作業指示
PGSをめぐる処分の記事である原文から、「日本産科婦人科学会(日産婦)」で始まり「更に重い資格停止処分にした。」で終わる部分を、一字も変えずに打ち直してください。

原文
........
日本産科婦人科学会(日産婦)は24日、理事会を開き、体外受精させた受精卵の全ての染色体を調べ、異常がないものを子宮に戻す「着床前スクリーニング(PGS)」を学会指針に反して実施したとして、神戸市の大谷レディスクリニック院長の大谷徹郎医師を、会員資格停止(3年間)の懲戒処分にした。
日産婦の指針は、受精卵検査は重い遺伝性の病気などに限定しており、PGSについては「命の選別につながる」との懸念から認めていない。
だが、同クリニックは2011年以降、PGSを実施しているという。日産婦は昨年3月、大谷医師を譴責(けんせき)処分にした。その後、大谷医師側から始末書が提出されなかったため、更に重い資格停止処分にした。
日産婦は今年2月、PGSが流産率を下げる効果があるか検証するため、一部の施設で100組の夫婦を対象に臨床研究として実施すると発表。大谷レディスクリニックは含まれていなかった。
........
抜粋データ

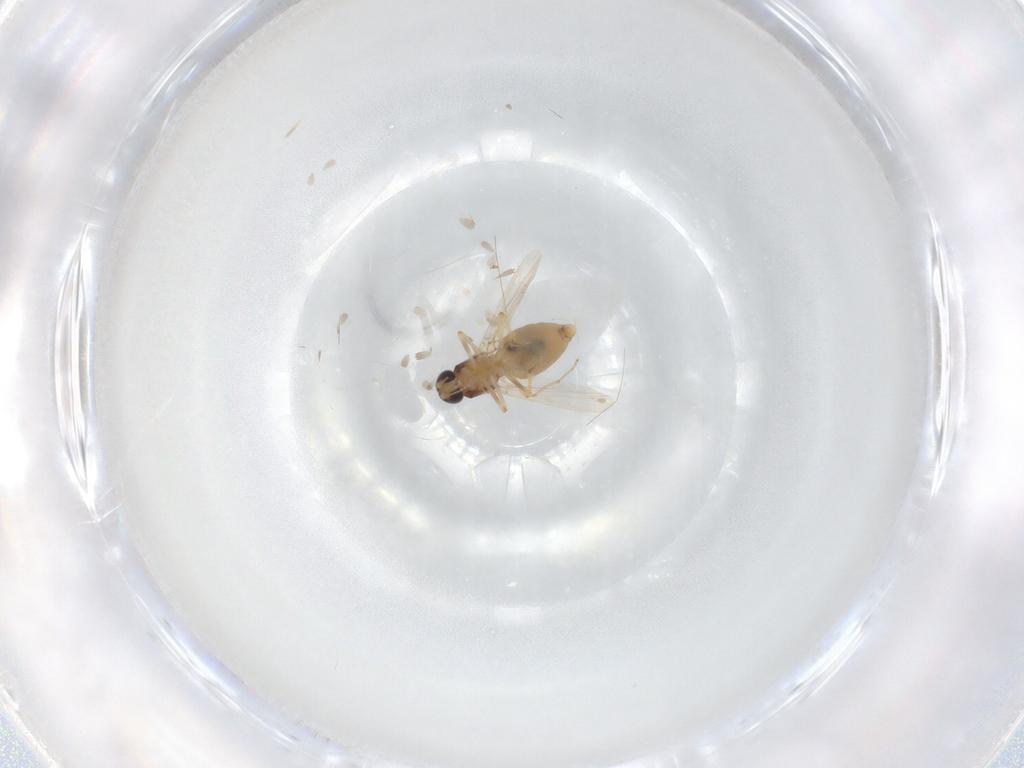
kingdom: Animalia
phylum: Arthropoda
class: Insecta
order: Diptera
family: Ceratopogonidae
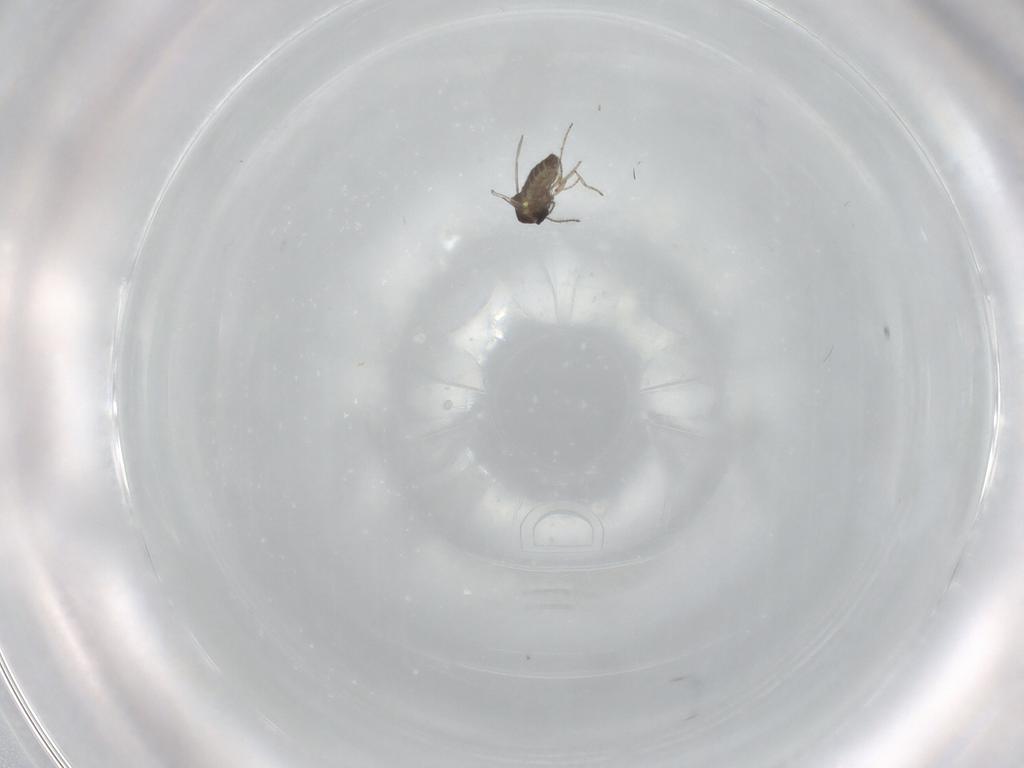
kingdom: Animalia
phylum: Arthropoda
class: Insecta
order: Diptera
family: Ceratopogonidae
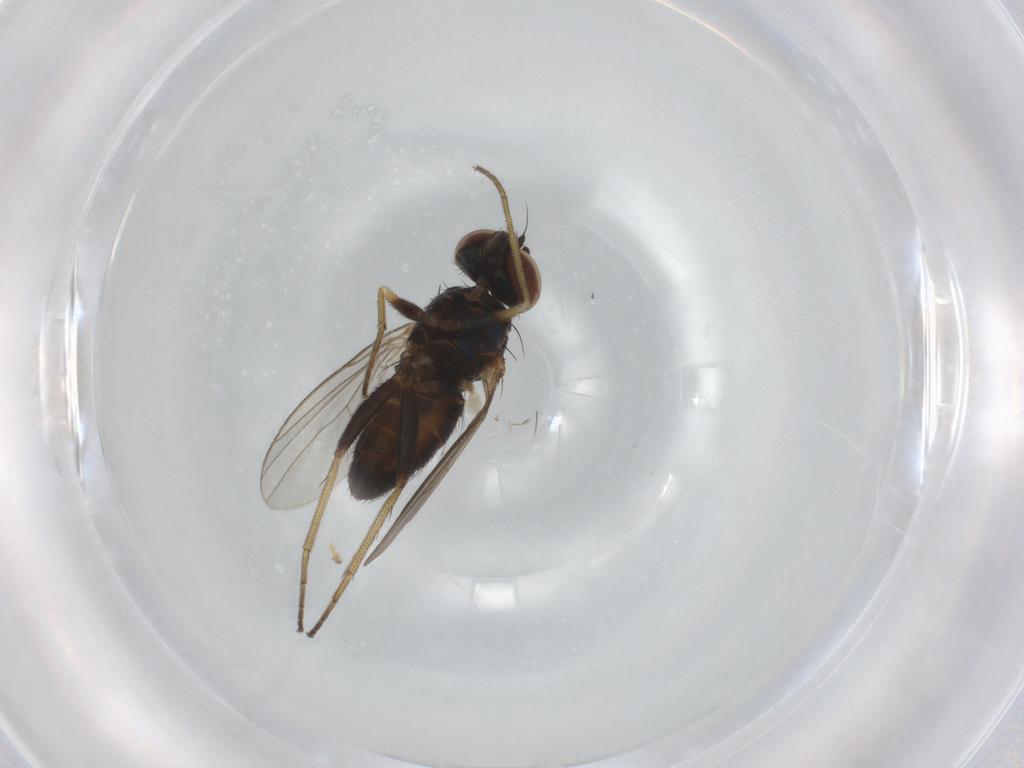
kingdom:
........
回答欄
日本産科婦人科学会(日産婦)は24日、理事会を開き、体外受精させた受精卵の全ての染色体を調べ、異常がないものを子宮に戻す「着床前スクリーニング(PGS)」を学会指針に反して実施したとして、神戸市の大谷レディスクリニック院長の大谷徹郎医師を、会員資格停止(3年間)の懲戒処分にした。
日産婦の指針は、受精卵検査は重い遺伝性の病気などに限定しており、PGSについては「命の選別につながる」との懸念から認めていない。
だが、同クリニックは2011年以降、PGSを実施しているという。日産婦は昨年3月、大谷医師を譴責(けんせき)処分にした。その後、大谷医師側から始末書が提出されなかったため、更に重い資格停止処分にした。